Em depoimento, ex-vereador Juarez Pereira se declara inocente - Cidades - O Sol Diário

Operação Blackmail18/11/2016 | 08h01Atualizada em 18/11/2016 | 08h01

Em depoimento, ex-vereador Juarez Pereira se declara inocente

Ministério Público ouvirá o vereador João Carlos Gonçalves nesta sexta-feira

Em depoimento, ex-vereador Juarez Pereira se declara inocente  Alex Sander Magdyel/Agencia RBS
João Carlos Gonçalves foi levado ao IGP desde a última semana Foto: Alex Sander Magdyel / Agencia RBS

O Ministério Público (MP) ouviu nesta quinta-feira a cinco pessoas que são investigadas na Operação Blackmail em Joinville. Um deles foi o fiscal da Secretaria do Meio Ambiente (Sema), Júlio César da Silva, que é o pivô da investigação a partir de uma denúncia feita sobre suposto recebimento de vantagens indevidas durante a atuação profissional.

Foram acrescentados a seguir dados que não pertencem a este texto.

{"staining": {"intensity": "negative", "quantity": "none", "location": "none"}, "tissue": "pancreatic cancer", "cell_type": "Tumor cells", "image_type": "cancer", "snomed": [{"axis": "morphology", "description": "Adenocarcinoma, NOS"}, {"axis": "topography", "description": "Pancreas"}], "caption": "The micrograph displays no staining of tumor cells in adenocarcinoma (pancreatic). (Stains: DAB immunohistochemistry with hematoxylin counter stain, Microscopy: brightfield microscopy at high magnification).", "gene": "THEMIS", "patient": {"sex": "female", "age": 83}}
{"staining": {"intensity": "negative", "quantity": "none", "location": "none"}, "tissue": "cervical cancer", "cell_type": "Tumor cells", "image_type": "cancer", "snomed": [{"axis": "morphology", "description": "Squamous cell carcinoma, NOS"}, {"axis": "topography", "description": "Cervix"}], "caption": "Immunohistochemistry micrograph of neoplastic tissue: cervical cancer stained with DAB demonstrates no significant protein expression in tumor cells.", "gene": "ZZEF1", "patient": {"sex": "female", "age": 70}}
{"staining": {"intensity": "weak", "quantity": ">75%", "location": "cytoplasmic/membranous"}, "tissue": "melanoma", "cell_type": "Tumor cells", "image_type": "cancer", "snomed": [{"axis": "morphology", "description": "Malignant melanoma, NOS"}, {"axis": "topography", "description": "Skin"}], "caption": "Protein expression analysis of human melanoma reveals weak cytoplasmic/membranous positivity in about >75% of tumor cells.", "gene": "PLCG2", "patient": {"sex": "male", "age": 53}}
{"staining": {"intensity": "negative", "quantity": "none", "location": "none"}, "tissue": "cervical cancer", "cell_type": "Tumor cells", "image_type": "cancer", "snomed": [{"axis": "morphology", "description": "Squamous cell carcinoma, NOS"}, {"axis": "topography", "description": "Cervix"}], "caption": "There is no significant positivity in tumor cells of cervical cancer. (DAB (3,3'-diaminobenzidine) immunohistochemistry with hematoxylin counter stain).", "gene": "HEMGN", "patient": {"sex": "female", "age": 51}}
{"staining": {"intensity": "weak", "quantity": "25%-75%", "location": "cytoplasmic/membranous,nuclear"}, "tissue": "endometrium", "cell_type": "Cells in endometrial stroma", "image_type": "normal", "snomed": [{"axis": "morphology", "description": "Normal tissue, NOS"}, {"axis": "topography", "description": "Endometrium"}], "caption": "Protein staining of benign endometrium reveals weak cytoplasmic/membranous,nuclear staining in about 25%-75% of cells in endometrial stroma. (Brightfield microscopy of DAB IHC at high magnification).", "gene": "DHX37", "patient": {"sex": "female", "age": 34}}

Investigados na Operação Blackmail serão ouvidos nesta quinta-feira 

Além de Júlio César, foram ouvidos a filha dele, Ana Carolina de Medeiros; a irmã dele, Elaine Cristina da Silva; o namorado da filha, Maurício de Lima Lopes; e o ex-vereador Juarez Pereira, do Partido Solidariedade. Todos estão presos preventivamente no Presídio Regional de Joinville.

A reportagem não conseguiu contato com o advogado de Júlio e de seus familiares. Mas o advogado do ex-vereador Juarez Pereira, Oraclides da Silva Pacheco, comentou o depoimento:

– Meu cliente respondeu a todas as perguntas do promotor. Para nós, está muito clara a inocência dele. Não há indícios de que tenha feito alguma coisa errada, que tenha incidido nos dois tipos penais que estão sendo apontados na investigação. Ressalto que não há elementos que possam futuramente chegar à condenação. Meu cliente também se colocou à disposição do Ministério Público para qualquer tipo de informação – afirmou Pacheco.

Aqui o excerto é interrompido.